■ **Alıntı metin**:
Temelde davanın düşmesi üç durumda gerçekleşmektedir:
- TCK’da öngörülen düşme sebeplerinin varlığı,
- Ceza muhakemesi şartı olarak nitelenen, soruşturma veya kovuşturma şartının gerçekleşmemesi.
- Özel kanunlarda aranan soruşturma şartlarının sağlanmamış olması
Kanunen bir suçun soruşturması ve kovuşturması belli şartlara bağlanmış olup bu şartlar sağlanmamış ise düşme kararı verilmesi gerekmektedir. Örneğin, özel bir kanun olan 4483 sayılı kanuna göre memurların görevi kapsamındaki bir suç nedeniyle soruşturulabilmesi için soruşturma izni alınması gereklidir. Soruşturma izni verilmeyeceği anlaşıldığında, soruşturma izninin verilmemesi bir düşme nedenidir. Ceza davasının yürütülmesi soruşturma veya kovuşturma şartının gerçekleşmesine bağlıysa; soruşturma veya kovuşturma şartının gerçekleşmeyeceğinin anlaşılması hallerinde, davanın düşmesine karar verilir (CMK m.223/8). İzin, talep, şikayet, yasama dokunulmazlığı, suçun işlenmesinden sonra ortaya çıkan akıl hastalığı, ön ödeme, uzlaşma vb. haller soruşturma ve kovuşturma şartıdır.

■ **İş emri 1**:
Davanın düşmesiyle ilgili metne göre cevaplayın:
(a) Davanın düşmesi temelde kaç durumda gerçekleşir?
(b) 4483 sayılı kanuna göre memurların görevi kapsamındaki bir suç nedeniyle soruşturulabilmesi için ne alınmalıdır?
(c) Soruşturma veya kovuşturma şartının gerçekleşmeyeceği anlaşılırsa hangi karar verilir ve bu hangi maddeye dayandırılır?

■ **Mevcut veriler**:
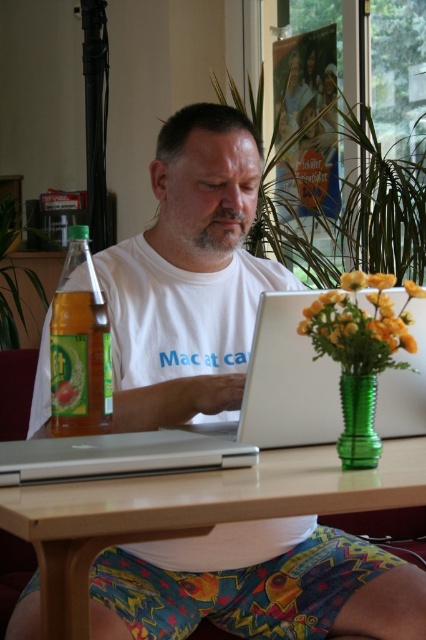
You are standing in front of the table and want to place a small object on the table. There are two points marked on the table where you can place it. The first point is at coordinate point[187,531] and the second point is at coordinate point[88,317]. Which point is closer to you?

Point[187,531] is closer to the camera than point[88,317], so the first point is closer to you.

You are a delivery person who needs to place a package on the table. The package is too large to fit between the white plastic laptop at center and the green glass vase at lower right. Where should you place the package on the table to avoid both objects?

Since the white plastic laptop at center is above the green glass vase at lower right, you should place the package below the green glass vase at lower right to avoid both objects.

You are a person who needs to take a video call using the camera on your laptop. The camera is located at the top of the screen. Can you adjust the laptop so that the distance between the white plastic laptop at center and the camera becomes closer than 1.22 meters?

The white plastic laptop at center and camera are 1.22 meters apart from each other. Since the camera is part of the laptop, you cannot adjust the distance between them. The distance remains fixed at 1.22 meters.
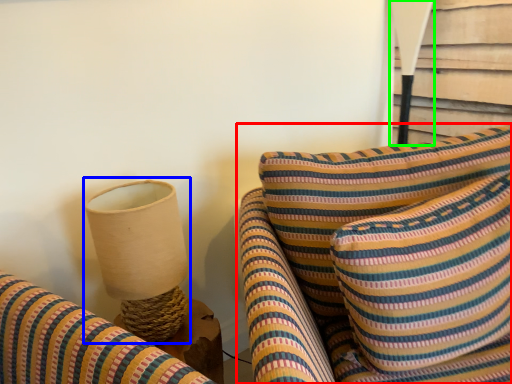
Question: Which is nearer to the furniture (highlighted by a red box)? table lamp (highlighted by a blue box) or table lamp (highlighted by a green box).

Choices:
 (A) table lamp
 (B) table lamp

Answer: (A)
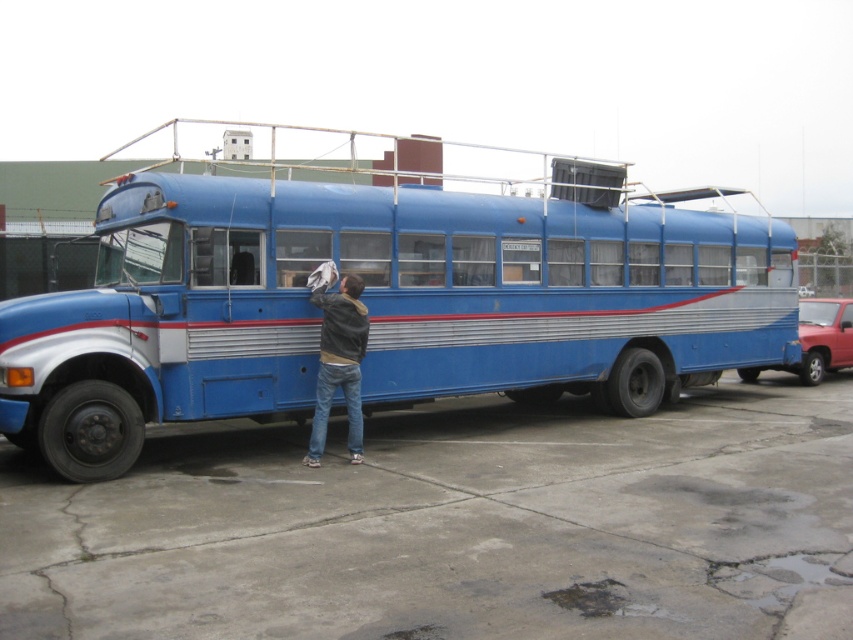
Is point (207, 515) positioned before point (351, 400)?

Yes, it is in front of point (351, 400).

Can you confirm if concrete at lower center is positioned below jeans at lower center?

Correct, concrete at lower center is located below jeans at lower center.

Is point (663, 509) closer to viewer compared to point (340, 308)?

Yes, point (663, 509) is closer to viewer.

Locate an element on the screen. concrete at lower center is located at coordinates (456, 525).

Does blue metallic bus at center appear over jeans at lower center?

Yes, blue metallic bus at center is above jeans at lower center.

Is blue metallic bus at center closer to camera compared to jeans at lower center?

Yes, it is.

Image resolution: width=853 pixels, height=640 pixels. I want to click on blue metallic bus at center, so click(x=386, y=301).

Does concrete at lower center have a smaller size compared to blue metallic bus at center?

Indeed, concrete at lower center has a smaller size compared to blue metallic bus at center.

Who is taller, concrete at lower center or blue metallic bus at center?

blue metallic bus at center

This screenshot has height=640, width=853. What do you see at coordinates (456, 525) in the screenshot?
I see `concrete at lower center` at bounding box center [456, 525].

Identify the location of concrete at lower center. This screenshot has height=640, width=853. (456, 525).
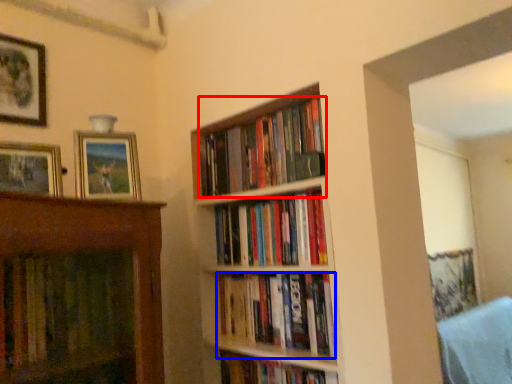
Question: Which object is closer to the camera taking this photo, book (highlighted by a red box) or book (highlighted by a blue box)?

Choices:
 (A) book
 (B) book

Answer: (B)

■ **İş emri 2**:
Kayıtlarda "Who is taller, concrete" ifadesinin geçtiği satırdan başlayıp kayıtların sonuna kadar olan satırları, bu iki uç da dahil olmak üzere, aynen tekrar yazın. Resimleri cevaba almayın.

■ **Çözüm 1**:
(a) Üç durumda.
(b) Soruşturma izni.
(c) Davanın düşmesine karar verilir; dayanak CMK m.223/8'dir.

■ **Çözüm 2**:
Who is taller, concrete at lower center or blue metallic bus at center?

blue metallic bus at center

This screenshot has height=640, width=853. What do you see at coordinates (456, 525) in the screenshot?
I see `concrete at lower center` at bounding box center [456, 525].

Identify the location of concrete at lower center. This screenshot has height=640, width=853. (456, 525).
Question: Which object is closer to the camera taking this photo, book (highlighted by a red box) or book (highlighted by a blue box)?

Choices:
 (A) book
 (B) book

Answer: (B)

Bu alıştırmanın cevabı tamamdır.